Langkah ini mendapat apresiasi tinggi dari Ikatan Wartawan Online (IWO) Indonesia DPD Kabupaten Garut. Kehadiran M. Rahmat dinilai sebagai jembatan profesional antara otoritas keagamaan dan dunia literasi digital.
Pesan Kebangsaan dari IWO Indonesia
Sekretaris DPD IWO Indonesia Kabupaten Garut, Ridwan Firdaus, memberikan catatan mendalam bagi pengurus yang baru dilantik. Menurutnya, sinergi antara MUI dan insan pers adalah kunci untuk menjaga kejernihan informasi di tengah masyarakat.
“Informasi laksana cahaya di kegelapan, komunikasi adalah kunci kesepahaman,” tulis Ridwan dalam pesan ucapan selamatnya yang elegan. Ia menekankan bahwa tugas di bidang komunikasi bukan sekadar menyampaikan pesan, melainkan menjaga marwah dan kebenaran.

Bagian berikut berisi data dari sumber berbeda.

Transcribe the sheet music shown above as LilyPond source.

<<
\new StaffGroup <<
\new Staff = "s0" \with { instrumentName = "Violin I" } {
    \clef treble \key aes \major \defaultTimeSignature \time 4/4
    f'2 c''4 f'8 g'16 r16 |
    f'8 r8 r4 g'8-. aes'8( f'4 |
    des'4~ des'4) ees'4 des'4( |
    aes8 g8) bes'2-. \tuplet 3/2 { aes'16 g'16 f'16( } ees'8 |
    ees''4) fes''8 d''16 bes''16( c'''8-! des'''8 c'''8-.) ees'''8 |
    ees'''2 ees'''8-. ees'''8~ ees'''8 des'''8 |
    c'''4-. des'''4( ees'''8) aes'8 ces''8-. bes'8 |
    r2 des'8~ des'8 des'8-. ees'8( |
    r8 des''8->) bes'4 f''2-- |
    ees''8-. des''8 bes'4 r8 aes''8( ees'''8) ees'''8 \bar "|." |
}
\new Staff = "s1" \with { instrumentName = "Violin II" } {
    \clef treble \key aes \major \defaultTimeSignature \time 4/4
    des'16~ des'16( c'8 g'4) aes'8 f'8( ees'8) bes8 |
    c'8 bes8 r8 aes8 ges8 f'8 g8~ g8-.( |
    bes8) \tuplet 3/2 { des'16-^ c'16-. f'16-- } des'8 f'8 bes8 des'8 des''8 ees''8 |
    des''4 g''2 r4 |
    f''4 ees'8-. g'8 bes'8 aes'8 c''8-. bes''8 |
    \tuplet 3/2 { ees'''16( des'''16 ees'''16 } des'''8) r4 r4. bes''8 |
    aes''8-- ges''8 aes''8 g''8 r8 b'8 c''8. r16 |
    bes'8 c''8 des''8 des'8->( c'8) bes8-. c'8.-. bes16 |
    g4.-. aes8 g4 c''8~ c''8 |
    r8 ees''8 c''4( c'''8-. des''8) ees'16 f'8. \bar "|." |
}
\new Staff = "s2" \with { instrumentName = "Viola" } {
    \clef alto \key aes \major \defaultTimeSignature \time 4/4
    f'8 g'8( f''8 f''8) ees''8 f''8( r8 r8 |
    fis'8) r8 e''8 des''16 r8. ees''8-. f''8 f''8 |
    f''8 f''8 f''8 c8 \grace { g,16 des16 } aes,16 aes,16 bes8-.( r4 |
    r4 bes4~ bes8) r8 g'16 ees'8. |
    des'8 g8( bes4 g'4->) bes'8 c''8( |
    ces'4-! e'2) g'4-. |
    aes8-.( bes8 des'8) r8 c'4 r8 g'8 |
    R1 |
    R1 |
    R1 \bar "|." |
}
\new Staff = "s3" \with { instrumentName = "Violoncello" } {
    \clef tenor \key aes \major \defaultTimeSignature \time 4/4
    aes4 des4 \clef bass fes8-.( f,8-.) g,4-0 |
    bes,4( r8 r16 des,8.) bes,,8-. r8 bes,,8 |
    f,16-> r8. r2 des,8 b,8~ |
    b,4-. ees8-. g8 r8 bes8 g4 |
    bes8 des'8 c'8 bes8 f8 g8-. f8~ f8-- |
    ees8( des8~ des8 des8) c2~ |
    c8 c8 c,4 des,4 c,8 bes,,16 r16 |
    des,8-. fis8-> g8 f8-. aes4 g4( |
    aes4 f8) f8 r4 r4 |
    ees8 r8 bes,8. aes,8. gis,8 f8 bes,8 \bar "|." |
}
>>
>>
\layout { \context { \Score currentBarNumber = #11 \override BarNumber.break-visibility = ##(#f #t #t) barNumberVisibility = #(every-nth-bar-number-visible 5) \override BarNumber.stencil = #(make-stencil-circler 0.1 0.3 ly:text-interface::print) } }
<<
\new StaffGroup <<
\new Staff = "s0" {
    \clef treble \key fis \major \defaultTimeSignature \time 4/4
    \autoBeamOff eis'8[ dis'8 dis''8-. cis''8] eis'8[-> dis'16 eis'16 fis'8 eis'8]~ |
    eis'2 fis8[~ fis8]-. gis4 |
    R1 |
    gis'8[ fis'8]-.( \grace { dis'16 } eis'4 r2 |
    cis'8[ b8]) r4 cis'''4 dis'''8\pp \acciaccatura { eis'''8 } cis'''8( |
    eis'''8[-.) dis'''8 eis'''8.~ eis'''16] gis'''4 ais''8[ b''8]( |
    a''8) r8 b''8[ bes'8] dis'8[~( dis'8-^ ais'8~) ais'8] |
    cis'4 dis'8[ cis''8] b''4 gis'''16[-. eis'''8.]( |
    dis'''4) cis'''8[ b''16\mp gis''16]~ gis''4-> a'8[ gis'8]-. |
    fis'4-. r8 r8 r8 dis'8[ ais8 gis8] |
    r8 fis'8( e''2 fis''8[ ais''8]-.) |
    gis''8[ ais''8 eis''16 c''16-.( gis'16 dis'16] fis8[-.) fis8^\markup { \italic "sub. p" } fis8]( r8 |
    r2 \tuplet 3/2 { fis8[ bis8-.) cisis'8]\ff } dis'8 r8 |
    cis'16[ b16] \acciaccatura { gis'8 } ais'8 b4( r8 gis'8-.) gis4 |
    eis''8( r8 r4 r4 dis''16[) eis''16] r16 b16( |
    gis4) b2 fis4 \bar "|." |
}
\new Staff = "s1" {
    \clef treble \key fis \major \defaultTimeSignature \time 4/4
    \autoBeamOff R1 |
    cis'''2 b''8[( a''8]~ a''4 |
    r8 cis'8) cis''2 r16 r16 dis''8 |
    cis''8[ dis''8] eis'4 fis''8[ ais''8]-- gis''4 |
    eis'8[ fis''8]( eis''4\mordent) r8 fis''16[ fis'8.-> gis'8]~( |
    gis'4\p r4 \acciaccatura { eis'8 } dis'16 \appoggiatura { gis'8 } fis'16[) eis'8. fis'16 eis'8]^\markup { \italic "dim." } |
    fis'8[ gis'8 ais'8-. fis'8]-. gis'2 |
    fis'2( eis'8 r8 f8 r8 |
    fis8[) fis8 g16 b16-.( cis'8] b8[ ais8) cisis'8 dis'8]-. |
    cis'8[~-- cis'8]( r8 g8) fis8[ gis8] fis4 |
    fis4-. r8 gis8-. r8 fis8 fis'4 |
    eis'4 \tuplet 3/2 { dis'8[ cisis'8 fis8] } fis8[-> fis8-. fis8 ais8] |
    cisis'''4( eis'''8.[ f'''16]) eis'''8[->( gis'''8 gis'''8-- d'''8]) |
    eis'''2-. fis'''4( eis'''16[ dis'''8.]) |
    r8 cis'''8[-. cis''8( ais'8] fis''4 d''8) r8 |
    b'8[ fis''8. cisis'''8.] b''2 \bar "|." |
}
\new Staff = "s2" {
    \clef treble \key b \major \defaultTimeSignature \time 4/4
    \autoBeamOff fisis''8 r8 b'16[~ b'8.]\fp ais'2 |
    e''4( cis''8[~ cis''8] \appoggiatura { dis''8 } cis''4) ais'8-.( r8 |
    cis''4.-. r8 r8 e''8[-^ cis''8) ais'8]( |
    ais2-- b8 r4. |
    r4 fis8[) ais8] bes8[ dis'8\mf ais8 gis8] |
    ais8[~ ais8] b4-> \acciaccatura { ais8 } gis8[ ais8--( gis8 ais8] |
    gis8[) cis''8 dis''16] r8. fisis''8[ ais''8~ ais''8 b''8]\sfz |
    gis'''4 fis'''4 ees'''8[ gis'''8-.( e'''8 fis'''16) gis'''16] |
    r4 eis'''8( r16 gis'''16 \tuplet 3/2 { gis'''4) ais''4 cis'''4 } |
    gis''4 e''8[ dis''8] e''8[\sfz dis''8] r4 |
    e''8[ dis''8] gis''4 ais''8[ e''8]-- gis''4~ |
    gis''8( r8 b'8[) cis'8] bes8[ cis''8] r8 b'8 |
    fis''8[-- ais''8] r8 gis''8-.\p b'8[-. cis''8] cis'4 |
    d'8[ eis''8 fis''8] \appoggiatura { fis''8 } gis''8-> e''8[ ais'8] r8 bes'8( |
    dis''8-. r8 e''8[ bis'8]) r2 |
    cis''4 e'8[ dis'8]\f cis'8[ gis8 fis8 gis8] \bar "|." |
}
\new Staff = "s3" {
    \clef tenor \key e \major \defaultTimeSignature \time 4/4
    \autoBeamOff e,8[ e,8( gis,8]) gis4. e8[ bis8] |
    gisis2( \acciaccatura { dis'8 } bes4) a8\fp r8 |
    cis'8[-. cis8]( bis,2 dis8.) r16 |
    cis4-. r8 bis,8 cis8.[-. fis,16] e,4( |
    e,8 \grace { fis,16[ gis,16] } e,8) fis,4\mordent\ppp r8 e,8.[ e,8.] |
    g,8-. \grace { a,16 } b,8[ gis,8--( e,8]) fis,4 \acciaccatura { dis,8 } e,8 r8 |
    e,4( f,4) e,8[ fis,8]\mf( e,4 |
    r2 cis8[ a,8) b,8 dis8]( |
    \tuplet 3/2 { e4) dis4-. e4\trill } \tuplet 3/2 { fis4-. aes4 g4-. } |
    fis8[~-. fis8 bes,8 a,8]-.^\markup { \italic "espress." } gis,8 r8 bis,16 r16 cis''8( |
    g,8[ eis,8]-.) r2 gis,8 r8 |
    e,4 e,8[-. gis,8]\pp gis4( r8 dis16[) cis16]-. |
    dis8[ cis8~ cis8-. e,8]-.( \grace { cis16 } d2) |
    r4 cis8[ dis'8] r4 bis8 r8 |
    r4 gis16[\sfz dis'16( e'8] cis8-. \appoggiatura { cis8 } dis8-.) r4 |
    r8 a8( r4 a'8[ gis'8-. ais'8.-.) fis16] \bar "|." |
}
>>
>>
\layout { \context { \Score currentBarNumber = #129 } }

“Kalam ditulis sejuk terasa, menjadi suluh di tengah gulita. Selamat berkhidmat wahai duta bangsa, wartakan kebaikan, kabarkan cinta,” pungkas Ridwan, menggambarkan harapan besar agar MUI Garut menjadi produsen informasi yang menyejukkan.
Sinergi Ulama dan Umaro
Bupati Garut, Ir. H. Abdusy Syakur Amin, dalam arahannya menegaskan bahwa keberhasilan program “Garut Hebat” sangat bergantung pada dukungan moral para ulama. Ia menitipkan penguatan sektor pendidikan (khususnya pemerataan SLTP) dan ketahanan pangan sebagai agenda bersama yang harus dikawal oleh MUI.
Senada dengan hal tersebut, Ketua Umum MUI Garut, KH. Amien Muchyidin Maolani, menginstruksikan seluruh jajaran komisi untuk bekerja secara kolektif kolegial. “MUI harus menjadi Khadimul Ummah (pelayan umat) yang menjaga toleransi dan mengedukasi dengan akhlakul karimah, tanpa merasa paling benar sendiri,” tegasnya.
Dengan dukungan penuh dari Pemerintah Daerah, MUI Jawa Barat, serta mitra strategis seperti IWO Indonesia, Mukerda ini menjadi momentum bagi MUI Garut untuk bertransformasi menjadi organisasi yang tidak hanya berwibawa secara spiritual, tetapi juga profesional dan adaptif terhadap kemajuan zaman.